##### DATA

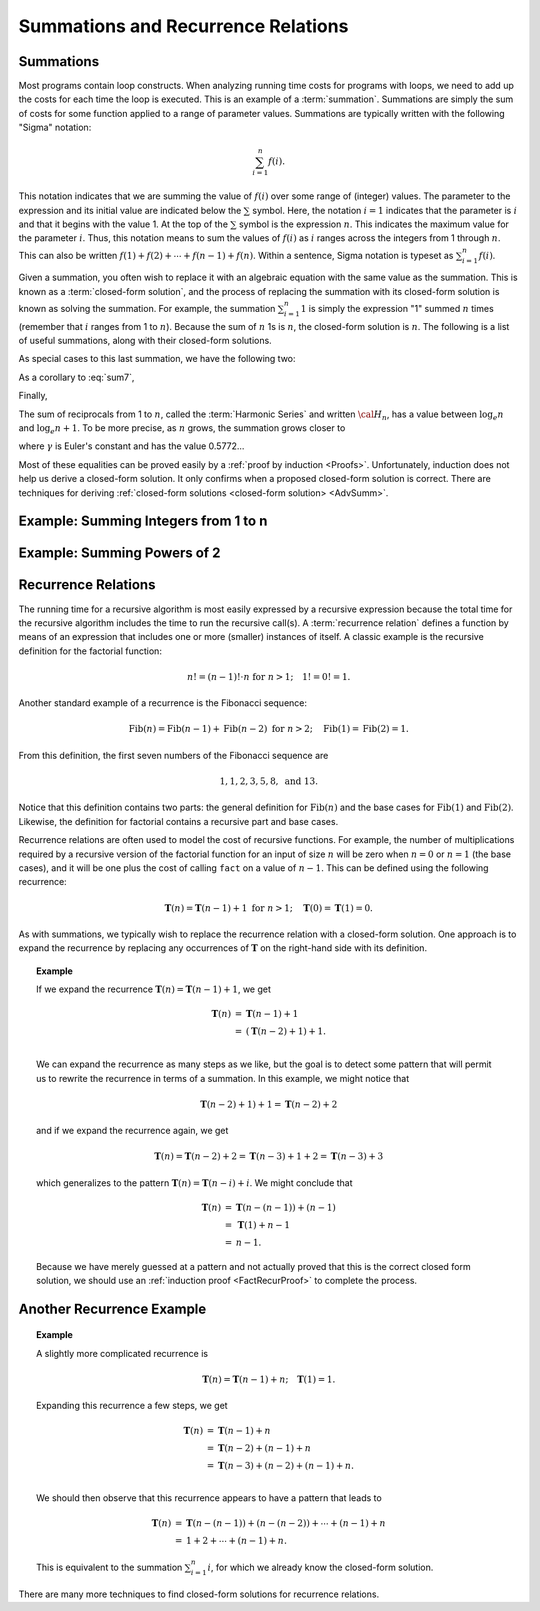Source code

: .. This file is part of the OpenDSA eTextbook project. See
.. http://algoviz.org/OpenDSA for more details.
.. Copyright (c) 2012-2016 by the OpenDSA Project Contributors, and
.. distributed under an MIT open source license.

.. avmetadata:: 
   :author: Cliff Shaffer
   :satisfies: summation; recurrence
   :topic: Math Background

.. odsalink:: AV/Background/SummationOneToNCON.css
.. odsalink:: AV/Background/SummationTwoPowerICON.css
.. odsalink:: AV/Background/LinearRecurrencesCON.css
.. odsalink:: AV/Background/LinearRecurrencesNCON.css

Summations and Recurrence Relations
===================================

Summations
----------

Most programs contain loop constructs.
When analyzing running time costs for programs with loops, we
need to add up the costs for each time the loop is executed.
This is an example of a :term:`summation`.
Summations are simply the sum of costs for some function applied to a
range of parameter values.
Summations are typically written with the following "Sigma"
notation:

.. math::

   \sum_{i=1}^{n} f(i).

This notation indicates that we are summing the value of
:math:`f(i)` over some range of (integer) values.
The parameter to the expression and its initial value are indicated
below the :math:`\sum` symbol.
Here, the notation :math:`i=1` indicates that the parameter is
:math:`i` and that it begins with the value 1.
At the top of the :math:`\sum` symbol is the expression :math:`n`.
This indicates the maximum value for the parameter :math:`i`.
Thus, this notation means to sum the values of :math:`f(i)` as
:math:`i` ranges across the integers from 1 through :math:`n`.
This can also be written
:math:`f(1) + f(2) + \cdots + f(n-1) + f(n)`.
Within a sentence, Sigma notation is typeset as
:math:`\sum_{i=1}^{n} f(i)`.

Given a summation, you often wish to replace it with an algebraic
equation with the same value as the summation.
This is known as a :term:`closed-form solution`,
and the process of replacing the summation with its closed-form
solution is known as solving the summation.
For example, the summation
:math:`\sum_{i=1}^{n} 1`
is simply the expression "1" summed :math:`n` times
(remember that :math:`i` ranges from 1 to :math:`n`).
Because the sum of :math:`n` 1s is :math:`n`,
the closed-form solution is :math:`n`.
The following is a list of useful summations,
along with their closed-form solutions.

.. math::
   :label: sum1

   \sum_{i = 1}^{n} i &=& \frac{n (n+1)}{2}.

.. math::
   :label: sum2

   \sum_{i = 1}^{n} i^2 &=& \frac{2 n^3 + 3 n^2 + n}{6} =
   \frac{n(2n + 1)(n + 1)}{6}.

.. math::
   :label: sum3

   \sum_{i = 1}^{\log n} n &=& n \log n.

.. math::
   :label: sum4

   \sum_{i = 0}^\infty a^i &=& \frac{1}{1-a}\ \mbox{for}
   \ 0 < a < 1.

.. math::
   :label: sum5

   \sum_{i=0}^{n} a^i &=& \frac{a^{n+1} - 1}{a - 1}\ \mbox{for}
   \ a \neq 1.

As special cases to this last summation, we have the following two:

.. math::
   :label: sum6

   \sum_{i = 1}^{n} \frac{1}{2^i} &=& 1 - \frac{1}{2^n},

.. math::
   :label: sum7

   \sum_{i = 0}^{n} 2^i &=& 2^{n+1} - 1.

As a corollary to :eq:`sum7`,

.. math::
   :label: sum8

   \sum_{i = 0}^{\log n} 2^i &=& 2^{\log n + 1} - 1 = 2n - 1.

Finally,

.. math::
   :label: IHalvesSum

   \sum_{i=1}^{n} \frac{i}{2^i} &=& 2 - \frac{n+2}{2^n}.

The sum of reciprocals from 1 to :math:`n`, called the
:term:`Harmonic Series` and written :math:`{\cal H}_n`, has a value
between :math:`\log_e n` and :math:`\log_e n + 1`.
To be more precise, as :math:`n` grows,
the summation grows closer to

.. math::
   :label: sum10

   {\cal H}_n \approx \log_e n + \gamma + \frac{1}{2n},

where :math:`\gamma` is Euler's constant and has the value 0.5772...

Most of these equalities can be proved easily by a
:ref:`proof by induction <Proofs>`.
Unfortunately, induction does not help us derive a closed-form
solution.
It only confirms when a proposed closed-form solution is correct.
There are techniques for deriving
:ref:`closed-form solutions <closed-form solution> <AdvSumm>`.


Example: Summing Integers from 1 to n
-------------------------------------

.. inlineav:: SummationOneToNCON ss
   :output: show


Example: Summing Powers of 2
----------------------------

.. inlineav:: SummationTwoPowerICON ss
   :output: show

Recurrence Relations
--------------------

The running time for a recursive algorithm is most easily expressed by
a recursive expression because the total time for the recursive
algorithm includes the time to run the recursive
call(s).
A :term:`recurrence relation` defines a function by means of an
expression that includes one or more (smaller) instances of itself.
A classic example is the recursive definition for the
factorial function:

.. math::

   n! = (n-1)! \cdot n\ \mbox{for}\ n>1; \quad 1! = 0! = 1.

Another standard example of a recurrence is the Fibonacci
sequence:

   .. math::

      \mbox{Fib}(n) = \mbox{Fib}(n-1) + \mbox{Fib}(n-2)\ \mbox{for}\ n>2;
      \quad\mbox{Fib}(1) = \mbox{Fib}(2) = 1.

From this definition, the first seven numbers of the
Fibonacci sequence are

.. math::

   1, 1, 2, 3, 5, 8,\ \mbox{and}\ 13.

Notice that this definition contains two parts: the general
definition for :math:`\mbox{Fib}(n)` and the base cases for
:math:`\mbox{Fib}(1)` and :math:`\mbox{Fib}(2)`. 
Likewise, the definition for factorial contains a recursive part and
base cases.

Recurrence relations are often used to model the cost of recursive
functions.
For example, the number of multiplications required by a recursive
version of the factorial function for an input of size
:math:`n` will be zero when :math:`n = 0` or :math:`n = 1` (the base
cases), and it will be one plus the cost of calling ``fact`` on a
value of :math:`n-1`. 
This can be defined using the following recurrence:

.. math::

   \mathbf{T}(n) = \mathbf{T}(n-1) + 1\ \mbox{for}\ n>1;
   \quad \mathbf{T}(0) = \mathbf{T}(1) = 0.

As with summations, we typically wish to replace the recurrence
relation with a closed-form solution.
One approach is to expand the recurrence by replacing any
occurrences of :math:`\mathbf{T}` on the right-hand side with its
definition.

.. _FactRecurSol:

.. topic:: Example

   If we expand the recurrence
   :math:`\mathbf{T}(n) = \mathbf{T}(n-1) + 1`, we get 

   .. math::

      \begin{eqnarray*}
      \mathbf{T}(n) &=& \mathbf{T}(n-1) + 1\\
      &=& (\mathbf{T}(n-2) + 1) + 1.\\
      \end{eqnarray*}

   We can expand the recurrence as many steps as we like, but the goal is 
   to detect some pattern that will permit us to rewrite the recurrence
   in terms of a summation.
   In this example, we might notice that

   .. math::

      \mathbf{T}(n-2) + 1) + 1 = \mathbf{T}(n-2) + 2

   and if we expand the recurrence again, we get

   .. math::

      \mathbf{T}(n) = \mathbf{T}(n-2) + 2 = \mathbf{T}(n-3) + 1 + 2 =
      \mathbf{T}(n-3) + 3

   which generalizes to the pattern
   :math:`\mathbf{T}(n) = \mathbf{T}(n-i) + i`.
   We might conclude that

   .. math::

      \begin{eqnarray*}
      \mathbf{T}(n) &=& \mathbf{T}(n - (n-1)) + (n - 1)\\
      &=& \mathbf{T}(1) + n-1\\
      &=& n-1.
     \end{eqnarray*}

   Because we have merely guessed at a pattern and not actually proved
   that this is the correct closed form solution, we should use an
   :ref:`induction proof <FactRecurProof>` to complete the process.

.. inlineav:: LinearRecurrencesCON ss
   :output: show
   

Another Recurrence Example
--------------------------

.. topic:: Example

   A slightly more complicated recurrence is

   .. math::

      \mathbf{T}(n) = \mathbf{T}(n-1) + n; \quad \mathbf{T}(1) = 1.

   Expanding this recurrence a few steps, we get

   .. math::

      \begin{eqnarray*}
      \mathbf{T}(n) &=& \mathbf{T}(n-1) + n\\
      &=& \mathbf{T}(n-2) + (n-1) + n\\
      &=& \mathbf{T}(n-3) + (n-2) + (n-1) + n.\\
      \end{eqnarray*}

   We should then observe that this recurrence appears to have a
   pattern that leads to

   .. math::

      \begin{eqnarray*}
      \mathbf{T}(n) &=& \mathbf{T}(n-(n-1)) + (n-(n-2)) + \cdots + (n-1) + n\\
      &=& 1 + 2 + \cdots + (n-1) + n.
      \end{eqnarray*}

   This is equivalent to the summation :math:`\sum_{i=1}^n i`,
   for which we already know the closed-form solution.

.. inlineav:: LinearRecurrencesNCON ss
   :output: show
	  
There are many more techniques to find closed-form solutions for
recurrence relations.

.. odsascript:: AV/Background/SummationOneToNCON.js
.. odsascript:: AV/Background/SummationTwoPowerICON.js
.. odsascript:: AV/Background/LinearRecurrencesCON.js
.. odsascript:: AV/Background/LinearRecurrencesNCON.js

##########

Pick out the lines above containing the word "odsalink", then copy them.

.. odsalink:: AV/Background/SummationOneToNCON.css
.. odsalink:: AV/Background/SummationTwoPowerICON.css
.. odsalink:: AV/Background/LinearRecurrencesCON.css
.. odsalink:: AV/Background/LinearRecurrencesNCON.css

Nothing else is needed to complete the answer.